(Listed entries Opens)
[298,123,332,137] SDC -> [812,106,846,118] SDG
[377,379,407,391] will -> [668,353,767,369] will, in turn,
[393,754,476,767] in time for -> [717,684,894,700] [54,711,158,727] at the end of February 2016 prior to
(Listed entries Closes)
(Listed entries Opens)
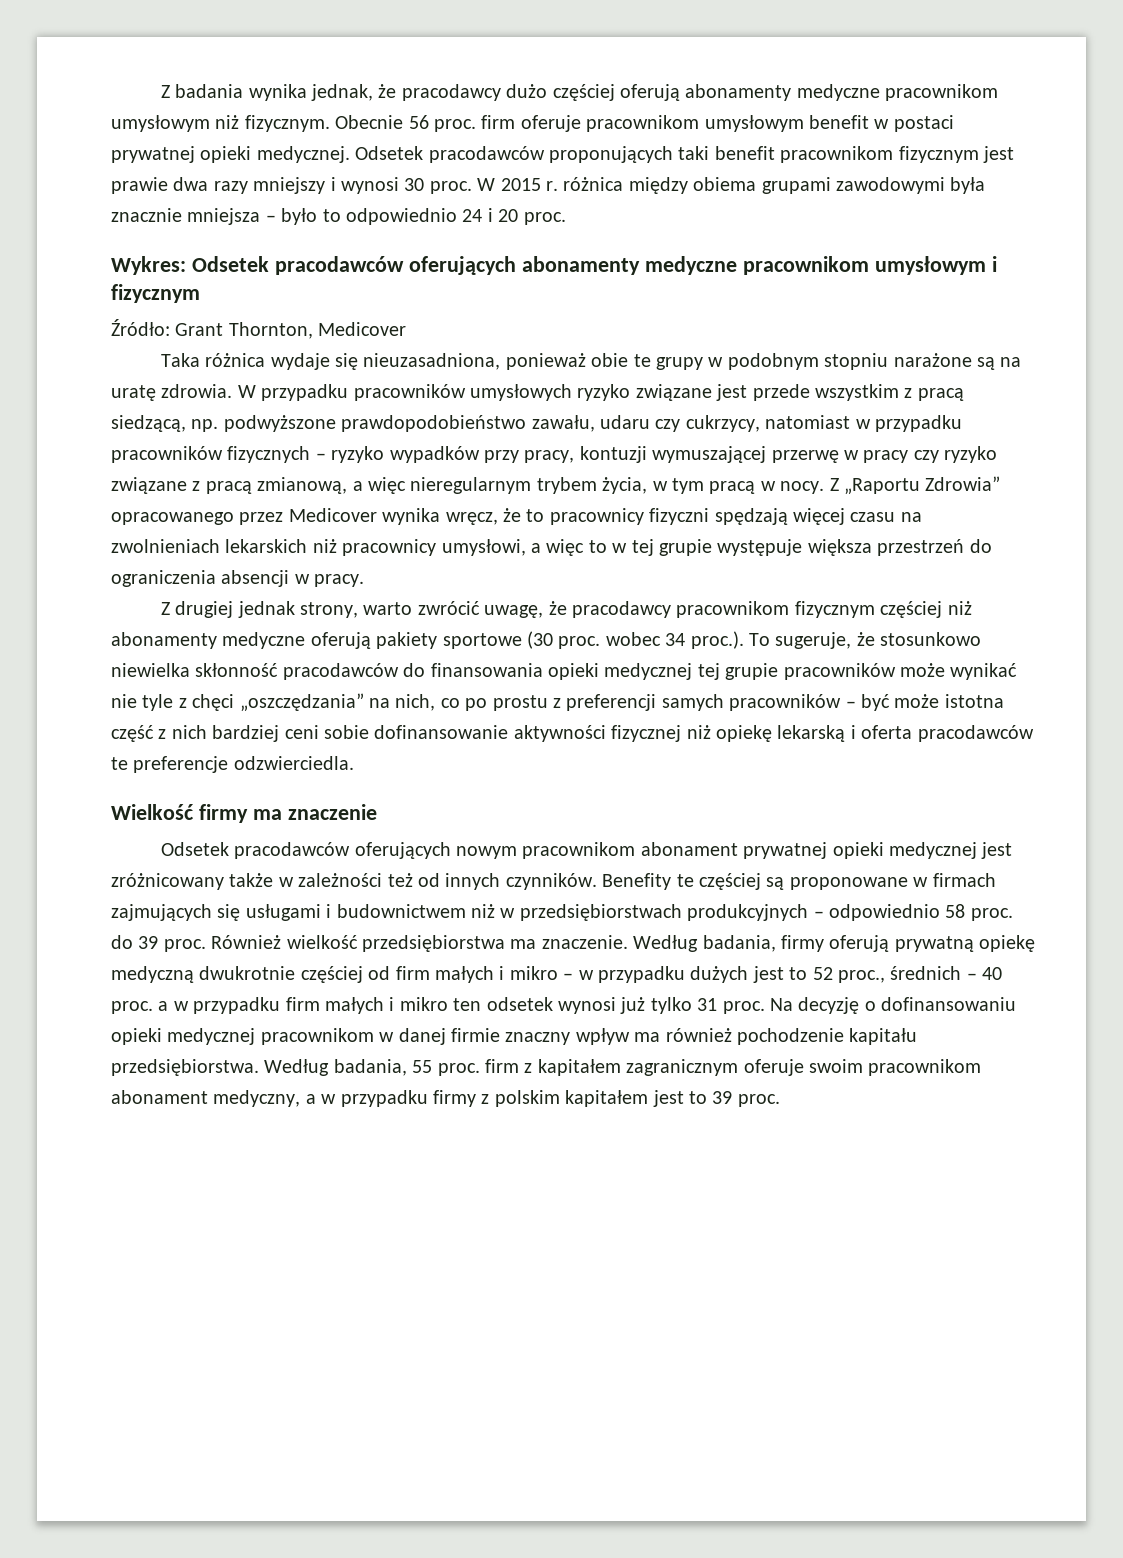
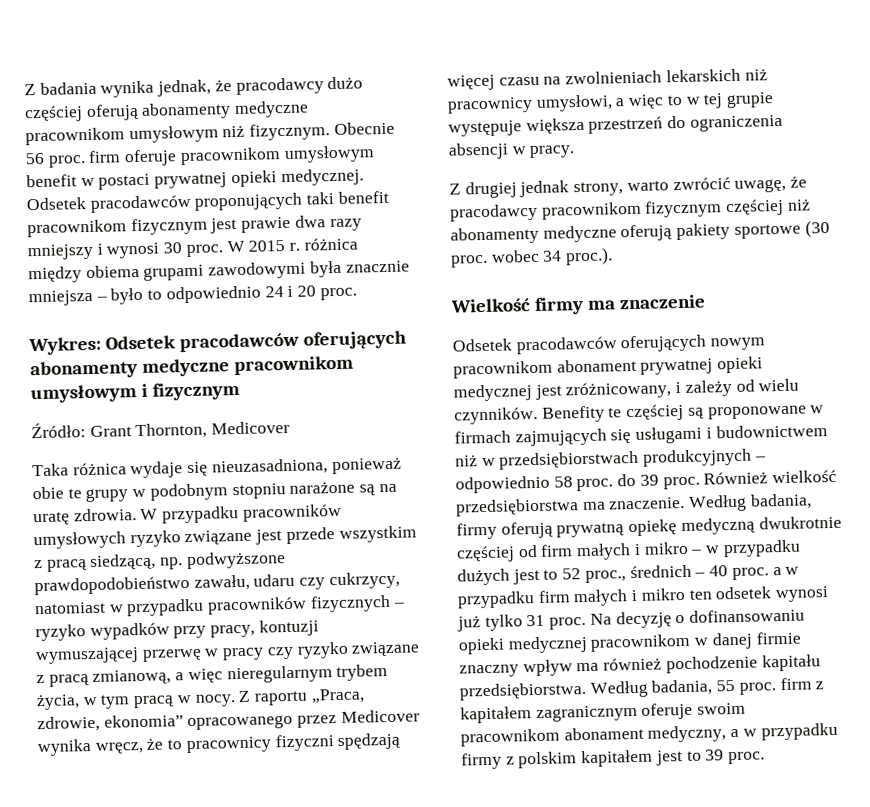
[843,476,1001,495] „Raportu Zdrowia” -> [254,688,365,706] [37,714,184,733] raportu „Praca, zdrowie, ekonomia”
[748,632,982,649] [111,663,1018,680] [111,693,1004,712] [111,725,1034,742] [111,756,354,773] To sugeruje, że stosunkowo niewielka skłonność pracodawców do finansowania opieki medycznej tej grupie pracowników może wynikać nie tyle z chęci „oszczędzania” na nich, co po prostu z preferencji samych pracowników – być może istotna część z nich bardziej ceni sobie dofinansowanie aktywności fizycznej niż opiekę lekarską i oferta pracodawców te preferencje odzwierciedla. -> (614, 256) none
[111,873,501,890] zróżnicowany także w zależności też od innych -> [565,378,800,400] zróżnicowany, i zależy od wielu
(Listed entries Closes)
◆ **What to produce**:
Return only the stretch of the material above from the line holding "[298,123,332,137] SDC ->" through the line holding "[393,754,476,767] in time", copied exactly.

◆ **Answer area**:
[298,123,332,137] SDC -> [812,106,846,118] SDG
[377,379,407,391] will -> [668,353,767,369] will, in turn,
[393,754,476,767] in time for -> [717,684,894,700] [54,711,158,727] at the end of February 2016 prior to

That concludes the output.